On the industrial side, Fischer cites a disconnect between the high prices some vendors are (still) demanding and the hindered ability of potential owner/occupants to secure financing for purchases amid ongoing interest rate uncertainty. 

On the plus side, Fischer says the return of workers to office towers after four years of work-from-home bodes well for commercial real estate in Canada. Viewing the bigger Canadian picture through a wide angle lens, she likes what she sees.

“The Canadian market is still the place where foreign capital wants to go. It’s stable, it’s steady, it’s got population growth.

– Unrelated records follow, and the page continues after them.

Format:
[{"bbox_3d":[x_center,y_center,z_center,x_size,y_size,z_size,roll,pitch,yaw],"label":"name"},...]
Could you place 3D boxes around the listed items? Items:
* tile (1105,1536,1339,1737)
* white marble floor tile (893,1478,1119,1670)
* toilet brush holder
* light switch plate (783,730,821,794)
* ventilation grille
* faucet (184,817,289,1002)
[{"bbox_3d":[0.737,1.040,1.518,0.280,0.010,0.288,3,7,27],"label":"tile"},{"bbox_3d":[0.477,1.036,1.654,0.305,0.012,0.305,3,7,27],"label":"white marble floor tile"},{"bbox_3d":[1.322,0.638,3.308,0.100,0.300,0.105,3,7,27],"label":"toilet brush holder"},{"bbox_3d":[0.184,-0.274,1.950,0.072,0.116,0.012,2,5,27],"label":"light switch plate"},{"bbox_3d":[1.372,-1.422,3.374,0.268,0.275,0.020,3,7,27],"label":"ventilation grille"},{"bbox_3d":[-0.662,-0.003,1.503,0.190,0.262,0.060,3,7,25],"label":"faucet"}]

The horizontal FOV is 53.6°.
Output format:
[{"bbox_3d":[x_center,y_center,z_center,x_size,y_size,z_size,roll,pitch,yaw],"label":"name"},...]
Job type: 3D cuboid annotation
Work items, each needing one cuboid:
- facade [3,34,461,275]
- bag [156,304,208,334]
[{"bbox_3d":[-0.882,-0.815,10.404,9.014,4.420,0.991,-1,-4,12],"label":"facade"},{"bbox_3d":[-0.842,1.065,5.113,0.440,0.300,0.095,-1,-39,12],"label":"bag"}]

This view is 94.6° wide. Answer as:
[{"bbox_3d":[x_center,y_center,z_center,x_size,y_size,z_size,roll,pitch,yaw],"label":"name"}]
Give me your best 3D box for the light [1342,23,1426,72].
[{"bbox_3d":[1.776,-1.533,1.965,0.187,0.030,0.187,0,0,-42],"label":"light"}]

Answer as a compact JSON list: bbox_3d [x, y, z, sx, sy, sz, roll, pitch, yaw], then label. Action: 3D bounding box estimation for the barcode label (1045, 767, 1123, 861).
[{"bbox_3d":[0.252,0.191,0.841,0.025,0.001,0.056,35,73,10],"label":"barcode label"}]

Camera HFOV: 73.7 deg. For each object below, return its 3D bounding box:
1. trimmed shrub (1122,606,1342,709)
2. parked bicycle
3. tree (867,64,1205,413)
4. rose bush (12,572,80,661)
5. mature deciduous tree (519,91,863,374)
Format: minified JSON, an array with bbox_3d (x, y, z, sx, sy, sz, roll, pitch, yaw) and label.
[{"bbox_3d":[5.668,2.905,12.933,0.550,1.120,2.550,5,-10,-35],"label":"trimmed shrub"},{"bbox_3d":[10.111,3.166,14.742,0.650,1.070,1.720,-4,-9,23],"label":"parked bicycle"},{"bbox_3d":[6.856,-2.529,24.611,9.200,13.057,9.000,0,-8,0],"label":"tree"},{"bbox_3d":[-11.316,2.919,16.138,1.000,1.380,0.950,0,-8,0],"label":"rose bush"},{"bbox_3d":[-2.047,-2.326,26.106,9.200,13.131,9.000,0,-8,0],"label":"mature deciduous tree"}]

The underlying fundamentals here are fantastic,” she says. 

As for internal brokerage operations, Fischer says she wants Savills “to be seen as the best from our brokers’ perspective.” The company is in the midst of a digital transformation push, streamlining processes like payroll, business analysis and forecasting.

The use of technology is aimed at improving efficiency, identifying potential growth areas and giving Savills and its brokers greater visibility into their business. 

As a former urban planner and analyst, Fischer loves how GIS technology helps brokers and clients visualize data metrics ranging from labour pool stats to commuting times, suddenly bringing abstract numbers to life.

Yet after two decades in the business, she insists nothing beats walking through a property with a prospective client in-person.

“It’s that duality that I love about brokerage,” says Fischer. “We’ve got technology pieces that can support it, but there’s still a deeply human and tactile nature to real estate that is very cool and very inspiring.”